───── Page extract
Abstract
[Japanese | Thesis | Researches in Minoh Lab | Minoh Lab]


An Accurate Shape Reconstruction Method by Integrating Visual Hulls in Time Sequences


This paper describes a method of reconstructing the shape of rigid objects. In the Internet and virtual reality (VR) applications, the reconstruction of the shape is very critical, because we can use them to create more realistic virtual objects.

Several methods have been proposed. Those methods are categorized into three categories; the laser range finders, the multi-baseline stereo and the volume intersection technique.

The laser range finder technique is not suitable to the objects that do not reflect laser's illumination. The multi-baseline stereo technique is based on photometric consistency, so this method is not robust for specular reflection and change of illumination. Comparing with these two methods, the volume intersection technique can reconstruct various objects, because it is robust to specular reflection and change of illumination. Therefore, we use volume intersection technique to reconstruct the shape of objects.

By the volume intersection technique, we obtain the intersection from two or more conic volumes created from the silhouette in the image. The intersection is called as the visual hull. Generally, higher accuracy of reconstructed shape is obtained as we use more viewpoints in volume intersection method. However, the spatial limitation makes the number of used cameras limited. This limitation is caused by the size of the camera's body and the calibration of location, and affects the possibly improved accuracy of the visual hull.
──────────
───── Dataset
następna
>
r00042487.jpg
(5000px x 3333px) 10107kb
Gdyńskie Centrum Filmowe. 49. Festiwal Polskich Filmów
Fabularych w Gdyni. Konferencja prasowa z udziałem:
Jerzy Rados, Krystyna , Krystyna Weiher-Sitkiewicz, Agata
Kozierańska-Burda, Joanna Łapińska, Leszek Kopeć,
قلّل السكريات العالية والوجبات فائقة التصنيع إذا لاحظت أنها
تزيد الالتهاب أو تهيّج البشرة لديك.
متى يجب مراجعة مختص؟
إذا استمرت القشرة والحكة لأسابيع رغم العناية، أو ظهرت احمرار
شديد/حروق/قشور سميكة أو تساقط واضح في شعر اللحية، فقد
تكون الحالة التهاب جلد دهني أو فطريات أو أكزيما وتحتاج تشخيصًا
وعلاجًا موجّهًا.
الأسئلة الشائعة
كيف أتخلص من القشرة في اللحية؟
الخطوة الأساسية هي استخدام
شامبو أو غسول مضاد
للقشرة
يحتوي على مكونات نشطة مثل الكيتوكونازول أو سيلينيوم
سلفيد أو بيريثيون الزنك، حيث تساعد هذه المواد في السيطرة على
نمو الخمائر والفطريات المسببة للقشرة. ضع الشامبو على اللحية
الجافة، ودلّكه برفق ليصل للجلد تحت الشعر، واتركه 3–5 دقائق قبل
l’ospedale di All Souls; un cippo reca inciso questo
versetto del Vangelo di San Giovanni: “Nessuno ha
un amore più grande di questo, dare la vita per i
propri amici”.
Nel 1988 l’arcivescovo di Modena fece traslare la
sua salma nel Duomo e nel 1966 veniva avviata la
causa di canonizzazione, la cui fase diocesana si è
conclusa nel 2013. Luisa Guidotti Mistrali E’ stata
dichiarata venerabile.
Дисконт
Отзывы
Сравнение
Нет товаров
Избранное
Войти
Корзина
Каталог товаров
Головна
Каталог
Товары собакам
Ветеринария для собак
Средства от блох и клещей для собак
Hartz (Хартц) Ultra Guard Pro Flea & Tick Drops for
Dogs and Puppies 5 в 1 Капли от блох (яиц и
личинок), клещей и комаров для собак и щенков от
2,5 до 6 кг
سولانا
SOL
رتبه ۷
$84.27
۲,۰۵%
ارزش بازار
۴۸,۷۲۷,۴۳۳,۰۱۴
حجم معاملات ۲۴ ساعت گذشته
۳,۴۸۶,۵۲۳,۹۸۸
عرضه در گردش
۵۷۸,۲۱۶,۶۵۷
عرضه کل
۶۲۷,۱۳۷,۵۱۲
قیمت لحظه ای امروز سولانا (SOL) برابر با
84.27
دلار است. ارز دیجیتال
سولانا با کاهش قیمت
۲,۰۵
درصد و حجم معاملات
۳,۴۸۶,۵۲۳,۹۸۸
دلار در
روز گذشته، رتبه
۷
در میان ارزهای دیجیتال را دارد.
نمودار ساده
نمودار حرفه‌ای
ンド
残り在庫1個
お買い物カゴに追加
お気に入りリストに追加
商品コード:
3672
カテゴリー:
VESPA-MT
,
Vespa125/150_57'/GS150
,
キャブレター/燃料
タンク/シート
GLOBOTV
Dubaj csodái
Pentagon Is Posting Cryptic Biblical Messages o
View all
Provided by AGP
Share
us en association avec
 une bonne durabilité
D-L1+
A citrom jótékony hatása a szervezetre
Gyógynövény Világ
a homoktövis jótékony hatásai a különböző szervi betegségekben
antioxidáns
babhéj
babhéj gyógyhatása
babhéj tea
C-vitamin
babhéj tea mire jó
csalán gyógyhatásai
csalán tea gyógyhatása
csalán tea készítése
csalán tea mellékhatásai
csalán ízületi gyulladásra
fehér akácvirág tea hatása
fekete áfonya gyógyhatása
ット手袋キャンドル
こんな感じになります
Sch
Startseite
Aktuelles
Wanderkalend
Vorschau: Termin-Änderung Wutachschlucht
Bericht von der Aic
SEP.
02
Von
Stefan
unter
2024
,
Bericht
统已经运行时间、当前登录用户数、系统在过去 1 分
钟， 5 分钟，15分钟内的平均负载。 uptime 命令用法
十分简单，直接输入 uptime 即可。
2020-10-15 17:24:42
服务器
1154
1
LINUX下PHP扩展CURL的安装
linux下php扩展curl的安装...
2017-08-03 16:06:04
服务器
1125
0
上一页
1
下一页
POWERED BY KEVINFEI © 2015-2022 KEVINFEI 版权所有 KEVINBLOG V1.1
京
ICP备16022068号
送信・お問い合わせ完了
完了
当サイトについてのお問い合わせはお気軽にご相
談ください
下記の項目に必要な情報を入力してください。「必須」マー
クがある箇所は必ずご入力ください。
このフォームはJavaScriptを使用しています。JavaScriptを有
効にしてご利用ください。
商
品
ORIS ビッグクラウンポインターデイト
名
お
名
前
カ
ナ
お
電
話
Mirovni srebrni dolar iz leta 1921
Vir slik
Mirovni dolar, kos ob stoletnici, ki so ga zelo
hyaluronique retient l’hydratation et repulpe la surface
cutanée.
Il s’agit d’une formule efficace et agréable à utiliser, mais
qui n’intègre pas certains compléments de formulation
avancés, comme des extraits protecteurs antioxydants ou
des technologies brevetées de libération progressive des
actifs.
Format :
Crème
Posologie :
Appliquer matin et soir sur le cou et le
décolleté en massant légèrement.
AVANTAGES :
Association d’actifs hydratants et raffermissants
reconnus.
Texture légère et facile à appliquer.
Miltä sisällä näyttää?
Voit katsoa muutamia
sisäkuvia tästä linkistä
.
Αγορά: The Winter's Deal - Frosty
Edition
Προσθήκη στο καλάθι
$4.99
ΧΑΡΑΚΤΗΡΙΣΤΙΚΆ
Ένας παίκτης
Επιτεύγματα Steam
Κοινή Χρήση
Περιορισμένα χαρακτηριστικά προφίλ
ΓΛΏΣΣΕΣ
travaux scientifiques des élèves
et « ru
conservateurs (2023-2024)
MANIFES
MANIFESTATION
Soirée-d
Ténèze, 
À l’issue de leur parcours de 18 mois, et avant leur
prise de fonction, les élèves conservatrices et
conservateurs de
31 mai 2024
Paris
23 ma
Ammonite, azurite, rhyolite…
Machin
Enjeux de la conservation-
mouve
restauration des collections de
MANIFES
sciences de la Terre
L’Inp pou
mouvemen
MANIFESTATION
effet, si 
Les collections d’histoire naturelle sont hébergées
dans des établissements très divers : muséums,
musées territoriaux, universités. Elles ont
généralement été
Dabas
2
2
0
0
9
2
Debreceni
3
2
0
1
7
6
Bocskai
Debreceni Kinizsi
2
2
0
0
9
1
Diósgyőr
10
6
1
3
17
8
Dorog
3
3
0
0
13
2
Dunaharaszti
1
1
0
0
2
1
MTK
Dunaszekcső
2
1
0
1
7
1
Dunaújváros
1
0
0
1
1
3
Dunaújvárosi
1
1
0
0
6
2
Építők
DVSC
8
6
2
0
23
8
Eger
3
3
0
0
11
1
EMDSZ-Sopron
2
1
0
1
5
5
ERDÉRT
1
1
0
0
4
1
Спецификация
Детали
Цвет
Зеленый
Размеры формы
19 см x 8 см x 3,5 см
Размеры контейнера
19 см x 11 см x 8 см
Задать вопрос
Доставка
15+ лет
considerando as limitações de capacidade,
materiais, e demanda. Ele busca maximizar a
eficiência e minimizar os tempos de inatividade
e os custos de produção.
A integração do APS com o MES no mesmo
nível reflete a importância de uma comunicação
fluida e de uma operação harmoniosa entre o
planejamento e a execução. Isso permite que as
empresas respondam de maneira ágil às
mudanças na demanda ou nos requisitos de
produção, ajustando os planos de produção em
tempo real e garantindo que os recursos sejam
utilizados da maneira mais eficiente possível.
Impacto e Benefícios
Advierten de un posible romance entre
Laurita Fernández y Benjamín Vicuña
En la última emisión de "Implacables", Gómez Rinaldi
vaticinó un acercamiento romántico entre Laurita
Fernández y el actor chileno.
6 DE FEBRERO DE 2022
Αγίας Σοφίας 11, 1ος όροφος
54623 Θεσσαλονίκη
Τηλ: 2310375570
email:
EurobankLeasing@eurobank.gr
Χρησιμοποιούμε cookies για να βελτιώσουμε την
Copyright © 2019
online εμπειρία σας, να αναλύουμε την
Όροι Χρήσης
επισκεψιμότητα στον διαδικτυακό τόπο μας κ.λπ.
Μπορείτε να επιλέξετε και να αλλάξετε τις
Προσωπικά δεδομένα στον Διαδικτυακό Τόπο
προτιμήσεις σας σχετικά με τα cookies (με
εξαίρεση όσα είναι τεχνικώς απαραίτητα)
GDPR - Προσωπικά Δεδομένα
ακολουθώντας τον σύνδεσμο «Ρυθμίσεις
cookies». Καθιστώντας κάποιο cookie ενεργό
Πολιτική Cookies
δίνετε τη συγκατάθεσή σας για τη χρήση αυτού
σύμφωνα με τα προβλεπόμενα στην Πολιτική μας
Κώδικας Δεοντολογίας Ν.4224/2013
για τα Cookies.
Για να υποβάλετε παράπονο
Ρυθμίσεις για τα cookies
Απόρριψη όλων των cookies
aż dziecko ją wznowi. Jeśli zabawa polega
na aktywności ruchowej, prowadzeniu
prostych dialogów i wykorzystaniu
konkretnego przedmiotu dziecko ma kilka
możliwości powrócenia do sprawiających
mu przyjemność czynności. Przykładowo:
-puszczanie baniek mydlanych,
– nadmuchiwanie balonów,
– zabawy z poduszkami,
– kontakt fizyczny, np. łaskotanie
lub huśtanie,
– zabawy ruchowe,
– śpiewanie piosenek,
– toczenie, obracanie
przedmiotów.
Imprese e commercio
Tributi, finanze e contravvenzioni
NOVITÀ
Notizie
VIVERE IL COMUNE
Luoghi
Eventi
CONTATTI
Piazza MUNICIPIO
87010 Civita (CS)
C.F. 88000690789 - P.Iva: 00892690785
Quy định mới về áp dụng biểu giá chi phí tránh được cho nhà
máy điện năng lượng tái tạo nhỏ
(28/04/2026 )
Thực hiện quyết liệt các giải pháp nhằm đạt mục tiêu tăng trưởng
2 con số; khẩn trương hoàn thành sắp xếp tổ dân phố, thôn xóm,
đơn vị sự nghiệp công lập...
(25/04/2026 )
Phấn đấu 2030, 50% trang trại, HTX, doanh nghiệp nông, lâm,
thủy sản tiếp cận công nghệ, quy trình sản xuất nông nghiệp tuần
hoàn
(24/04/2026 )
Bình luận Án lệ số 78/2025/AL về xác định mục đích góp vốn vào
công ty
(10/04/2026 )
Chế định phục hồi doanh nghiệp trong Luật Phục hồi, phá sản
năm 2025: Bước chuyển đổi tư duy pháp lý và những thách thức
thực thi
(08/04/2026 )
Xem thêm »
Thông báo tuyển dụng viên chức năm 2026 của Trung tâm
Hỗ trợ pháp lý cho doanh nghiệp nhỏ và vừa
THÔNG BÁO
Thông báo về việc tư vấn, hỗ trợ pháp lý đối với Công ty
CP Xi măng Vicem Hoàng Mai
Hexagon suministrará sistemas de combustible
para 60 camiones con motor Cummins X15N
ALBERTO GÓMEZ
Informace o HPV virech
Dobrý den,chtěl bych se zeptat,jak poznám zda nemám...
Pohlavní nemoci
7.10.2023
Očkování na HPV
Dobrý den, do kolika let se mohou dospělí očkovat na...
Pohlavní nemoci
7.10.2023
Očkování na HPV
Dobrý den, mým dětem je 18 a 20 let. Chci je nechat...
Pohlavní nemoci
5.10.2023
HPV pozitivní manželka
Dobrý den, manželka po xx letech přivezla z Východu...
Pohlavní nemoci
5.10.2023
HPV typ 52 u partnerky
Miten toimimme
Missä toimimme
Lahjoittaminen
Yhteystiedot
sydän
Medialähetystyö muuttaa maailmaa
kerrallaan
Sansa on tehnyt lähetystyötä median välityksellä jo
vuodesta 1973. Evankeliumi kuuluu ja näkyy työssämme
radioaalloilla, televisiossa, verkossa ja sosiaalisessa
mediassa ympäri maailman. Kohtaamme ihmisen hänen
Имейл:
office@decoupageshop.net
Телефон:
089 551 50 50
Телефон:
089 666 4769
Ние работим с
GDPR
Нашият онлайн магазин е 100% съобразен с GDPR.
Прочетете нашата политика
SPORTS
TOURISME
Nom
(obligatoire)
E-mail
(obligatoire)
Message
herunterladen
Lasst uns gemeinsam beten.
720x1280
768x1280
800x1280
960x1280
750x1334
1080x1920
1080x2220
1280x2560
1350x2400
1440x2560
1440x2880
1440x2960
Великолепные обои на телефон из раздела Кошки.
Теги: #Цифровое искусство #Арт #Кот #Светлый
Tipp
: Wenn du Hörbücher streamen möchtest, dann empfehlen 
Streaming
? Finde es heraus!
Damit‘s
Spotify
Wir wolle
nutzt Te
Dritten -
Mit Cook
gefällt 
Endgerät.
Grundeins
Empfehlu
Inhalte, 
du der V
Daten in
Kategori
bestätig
──────────
◆ Required actions:
1) In the abstract, what is the intersection of the conic volumes called?
2) Pull from the abstract everything from "This paper describes" down to "realistic virtual objects.".
Work from the abstract alone, not the items.

◆ Task solutions:
1) The visual hull.

2)
This paper describes a method of reconstructing the shape of rigid objects. In the Internet and virtual reality (VR) applications, the reconstruction of the shape is very critical, because we can use them to create more realistic virtual objects.